**** Material provided ****

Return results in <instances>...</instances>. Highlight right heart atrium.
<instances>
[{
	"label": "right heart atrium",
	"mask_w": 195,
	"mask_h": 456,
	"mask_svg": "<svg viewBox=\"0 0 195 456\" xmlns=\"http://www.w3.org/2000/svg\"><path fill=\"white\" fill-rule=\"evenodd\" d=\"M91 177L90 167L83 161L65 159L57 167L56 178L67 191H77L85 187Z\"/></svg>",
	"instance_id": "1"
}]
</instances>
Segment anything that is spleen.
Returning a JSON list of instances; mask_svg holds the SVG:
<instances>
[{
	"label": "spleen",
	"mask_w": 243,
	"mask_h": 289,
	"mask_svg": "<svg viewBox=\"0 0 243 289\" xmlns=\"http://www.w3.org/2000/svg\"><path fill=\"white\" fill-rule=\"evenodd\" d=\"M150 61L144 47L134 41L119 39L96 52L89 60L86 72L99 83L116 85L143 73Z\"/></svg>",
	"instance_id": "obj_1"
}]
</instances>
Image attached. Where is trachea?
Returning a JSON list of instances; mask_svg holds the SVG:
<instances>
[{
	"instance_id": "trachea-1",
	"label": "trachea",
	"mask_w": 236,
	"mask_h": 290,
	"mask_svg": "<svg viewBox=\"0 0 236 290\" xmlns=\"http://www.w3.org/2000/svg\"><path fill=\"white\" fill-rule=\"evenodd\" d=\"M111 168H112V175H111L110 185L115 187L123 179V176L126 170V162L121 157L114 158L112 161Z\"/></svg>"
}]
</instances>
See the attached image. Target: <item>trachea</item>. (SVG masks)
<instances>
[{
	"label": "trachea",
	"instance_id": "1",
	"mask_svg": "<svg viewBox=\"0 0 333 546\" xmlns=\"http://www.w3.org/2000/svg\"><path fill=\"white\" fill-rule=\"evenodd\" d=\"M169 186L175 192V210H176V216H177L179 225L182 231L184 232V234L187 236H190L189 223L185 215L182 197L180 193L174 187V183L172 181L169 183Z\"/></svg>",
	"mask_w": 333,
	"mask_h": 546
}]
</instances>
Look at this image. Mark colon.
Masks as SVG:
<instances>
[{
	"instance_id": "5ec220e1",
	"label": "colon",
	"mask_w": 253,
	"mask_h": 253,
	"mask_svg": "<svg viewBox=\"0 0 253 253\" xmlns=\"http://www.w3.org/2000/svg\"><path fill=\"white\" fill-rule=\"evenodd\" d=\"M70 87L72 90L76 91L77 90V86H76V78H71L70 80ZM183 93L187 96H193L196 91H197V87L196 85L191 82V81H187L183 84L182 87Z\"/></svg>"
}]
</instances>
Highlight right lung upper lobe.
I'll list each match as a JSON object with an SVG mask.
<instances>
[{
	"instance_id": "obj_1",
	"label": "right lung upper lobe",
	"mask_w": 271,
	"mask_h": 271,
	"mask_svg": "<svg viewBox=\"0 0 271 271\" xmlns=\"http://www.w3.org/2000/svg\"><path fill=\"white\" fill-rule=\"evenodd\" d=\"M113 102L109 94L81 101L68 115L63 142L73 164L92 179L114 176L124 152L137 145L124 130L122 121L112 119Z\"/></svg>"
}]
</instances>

****
**** Material provided ****

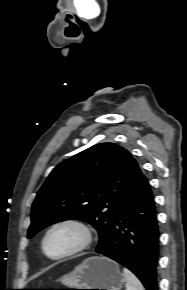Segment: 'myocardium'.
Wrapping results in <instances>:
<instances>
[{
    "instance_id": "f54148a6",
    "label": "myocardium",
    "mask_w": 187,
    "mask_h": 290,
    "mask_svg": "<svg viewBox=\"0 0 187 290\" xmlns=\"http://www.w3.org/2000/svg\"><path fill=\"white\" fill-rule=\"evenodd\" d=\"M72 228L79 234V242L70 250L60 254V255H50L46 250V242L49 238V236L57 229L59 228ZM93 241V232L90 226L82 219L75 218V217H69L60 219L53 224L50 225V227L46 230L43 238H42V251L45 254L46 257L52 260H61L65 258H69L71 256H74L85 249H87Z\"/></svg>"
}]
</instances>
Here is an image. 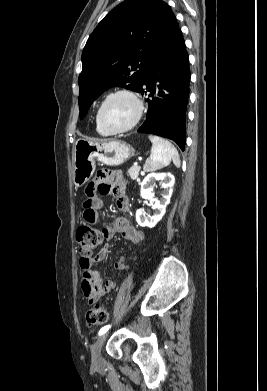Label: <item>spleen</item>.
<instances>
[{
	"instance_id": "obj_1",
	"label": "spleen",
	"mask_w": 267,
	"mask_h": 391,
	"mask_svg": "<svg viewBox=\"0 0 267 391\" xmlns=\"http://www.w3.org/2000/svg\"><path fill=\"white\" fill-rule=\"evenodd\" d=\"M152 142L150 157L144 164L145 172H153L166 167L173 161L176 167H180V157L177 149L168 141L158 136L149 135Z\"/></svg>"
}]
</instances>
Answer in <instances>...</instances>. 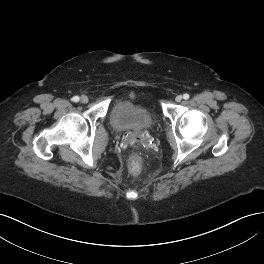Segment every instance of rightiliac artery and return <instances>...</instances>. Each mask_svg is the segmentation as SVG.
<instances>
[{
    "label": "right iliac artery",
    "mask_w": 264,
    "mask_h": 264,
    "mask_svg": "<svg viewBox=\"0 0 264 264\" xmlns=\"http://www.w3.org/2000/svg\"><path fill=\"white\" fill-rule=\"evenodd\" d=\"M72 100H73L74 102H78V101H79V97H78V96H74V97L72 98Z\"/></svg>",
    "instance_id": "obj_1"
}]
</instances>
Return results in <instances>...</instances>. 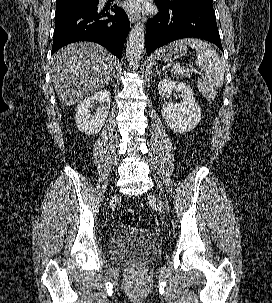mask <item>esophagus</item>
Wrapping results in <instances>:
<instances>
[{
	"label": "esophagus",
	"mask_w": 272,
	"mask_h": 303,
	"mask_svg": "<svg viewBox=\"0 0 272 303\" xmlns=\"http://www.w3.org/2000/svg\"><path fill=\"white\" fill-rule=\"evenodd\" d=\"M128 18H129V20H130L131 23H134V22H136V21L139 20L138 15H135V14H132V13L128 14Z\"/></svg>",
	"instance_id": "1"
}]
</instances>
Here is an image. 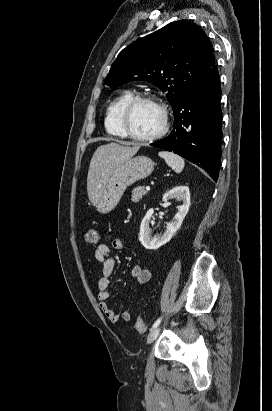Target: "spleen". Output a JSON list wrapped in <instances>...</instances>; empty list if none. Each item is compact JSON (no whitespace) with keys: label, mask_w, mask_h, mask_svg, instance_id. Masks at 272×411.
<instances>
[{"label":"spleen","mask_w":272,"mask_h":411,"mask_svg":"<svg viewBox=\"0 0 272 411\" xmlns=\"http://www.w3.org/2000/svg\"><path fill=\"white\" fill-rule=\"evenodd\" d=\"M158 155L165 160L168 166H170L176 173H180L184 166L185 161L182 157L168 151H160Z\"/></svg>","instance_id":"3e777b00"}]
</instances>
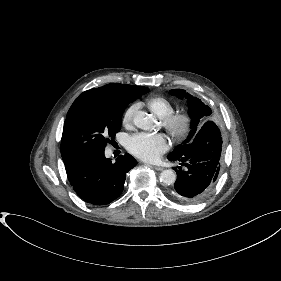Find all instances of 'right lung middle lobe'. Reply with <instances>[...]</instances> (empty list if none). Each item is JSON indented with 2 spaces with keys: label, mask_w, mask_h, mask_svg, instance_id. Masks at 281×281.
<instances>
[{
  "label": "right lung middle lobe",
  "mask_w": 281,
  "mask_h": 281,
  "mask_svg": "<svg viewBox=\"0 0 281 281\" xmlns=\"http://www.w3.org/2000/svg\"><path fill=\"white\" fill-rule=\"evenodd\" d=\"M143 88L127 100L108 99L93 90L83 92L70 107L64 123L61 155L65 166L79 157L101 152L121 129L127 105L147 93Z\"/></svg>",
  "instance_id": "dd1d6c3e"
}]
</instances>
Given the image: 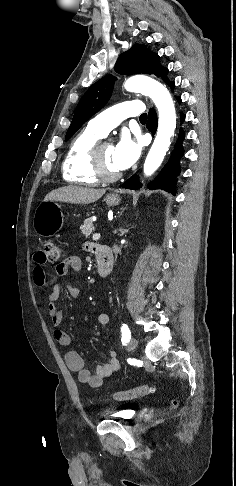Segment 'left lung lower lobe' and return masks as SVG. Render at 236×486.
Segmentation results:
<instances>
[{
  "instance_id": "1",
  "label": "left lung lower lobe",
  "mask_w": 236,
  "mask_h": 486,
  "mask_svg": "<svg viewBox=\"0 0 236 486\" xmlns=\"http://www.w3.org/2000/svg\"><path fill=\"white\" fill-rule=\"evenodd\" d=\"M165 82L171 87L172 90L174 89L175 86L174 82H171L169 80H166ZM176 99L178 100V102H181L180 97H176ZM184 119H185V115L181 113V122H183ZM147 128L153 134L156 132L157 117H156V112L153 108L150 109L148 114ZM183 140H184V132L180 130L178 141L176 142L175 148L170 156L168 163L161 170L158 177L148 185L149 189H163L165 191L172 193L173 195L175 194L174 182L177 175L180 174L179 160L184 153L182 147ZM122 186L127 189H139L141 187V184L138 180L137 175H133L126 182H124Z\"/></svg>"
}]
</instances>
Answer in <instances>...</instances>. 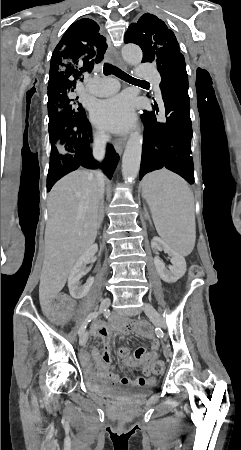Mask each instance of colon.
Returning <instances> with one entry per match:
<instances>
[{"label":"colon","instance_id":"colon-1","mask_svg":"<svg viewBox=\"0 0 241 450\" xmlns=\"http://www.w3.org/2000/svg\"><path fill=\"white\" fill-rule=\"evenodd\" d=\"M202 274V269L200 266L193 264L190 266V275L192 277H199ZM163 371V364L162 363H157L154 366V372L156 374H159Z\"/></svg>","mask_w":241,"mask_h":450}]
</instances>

****
**** Material provided ****

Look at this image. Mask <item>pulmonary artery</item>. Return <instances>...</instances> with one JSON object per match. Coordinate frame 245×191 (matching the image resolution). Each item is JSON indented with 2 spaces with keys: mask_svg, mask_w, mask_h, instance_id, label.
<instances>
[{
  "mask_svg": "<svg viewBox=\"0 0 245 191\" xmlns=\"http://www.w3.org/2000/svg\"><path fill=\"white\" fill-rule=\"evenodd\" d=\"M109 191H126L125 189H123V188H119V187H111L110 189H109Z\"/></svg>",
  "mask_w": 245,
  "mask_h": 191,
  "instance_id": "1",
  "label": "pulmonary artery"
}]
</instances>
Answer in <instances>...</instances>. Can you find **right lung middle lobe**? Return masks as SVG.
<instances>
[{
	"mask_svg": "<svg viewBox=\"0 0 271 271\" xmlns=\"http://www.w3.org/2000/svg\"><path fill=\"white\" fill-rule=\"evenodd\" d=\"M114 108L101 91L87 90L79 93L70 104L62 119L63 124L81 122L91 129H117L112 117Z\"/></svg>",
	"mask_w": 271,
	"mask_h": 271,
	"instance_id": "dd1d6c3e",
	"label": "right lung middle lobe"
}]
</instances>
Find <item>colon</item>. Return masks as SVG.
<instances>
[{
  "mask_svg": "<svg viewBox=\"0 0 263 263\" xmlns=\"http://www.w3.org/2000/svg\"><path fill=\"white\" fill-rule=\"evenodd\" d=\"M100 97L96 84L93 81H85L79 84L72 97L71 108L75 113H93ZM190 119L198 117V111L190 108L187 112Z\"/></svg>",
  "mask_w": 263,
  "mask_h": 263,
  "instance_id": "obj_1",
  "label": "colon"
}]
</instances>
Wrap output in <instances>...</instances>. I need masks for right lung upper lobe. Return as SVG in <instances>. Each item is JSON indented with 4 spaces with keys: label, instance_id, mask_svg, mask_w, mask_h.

****

> _Exercise task_
Reproduce only the listing lines from the one containing "Answer in <instances>...</instances>. Can" up to and including the one containing "Wrap output in", changing "masks" to "outlines" and leaving everything else unaltered.

> _Right answer_
Answer in <instances>...</instances>. Can you find **right lung middle lobe**? Return outlines as SVG.
<instances>
[{
	"mask_svg": "<svg viewBox=\"0 0 271 271\" xmlns=\"http://www.w3.org/2000/svg\"><path fill=\"white\" fill-rule=\"evenodd\" d=\"M114 108L101 91L87 90L79 93L70 104L62 119L63 124L81 122L91 129H117L112 117Z\"/></svg>",
	"mask_w": 271,
	"mask_h": 271,
	"instance_id": "dd1d6c3e",
	"label": "right lung middle lobe"
}]
</instances>
Find <item>colon</item>. Return outlines as SVG.
<instances>
[{
  "mask_svg": "<svg viewBox=\"0 0 263 263\" xmlns=\"http://www.w3.org/2000/svg\"><path fill=\"white\" fill-rule=\"evenodd\" d=\"M100 97L96 84L93 81H85L79 84L72 97L71 108L75 113H93ZM190 119L198 117V111L190 108L187 112Z\"/></svg>",
  "mask_w": 263,
  "mask_h": 263,
  "instance_id": "obj_1",
  "label": "colon"
}]
</instances>
Wrap output in <instances>...</instances>. I need outlines for right lung upper lobe. Return as SVG in <instances>. Each item is JSON indented with 4 spaces with keys: label, instance_id, mask_svg, mask_w, mask_h.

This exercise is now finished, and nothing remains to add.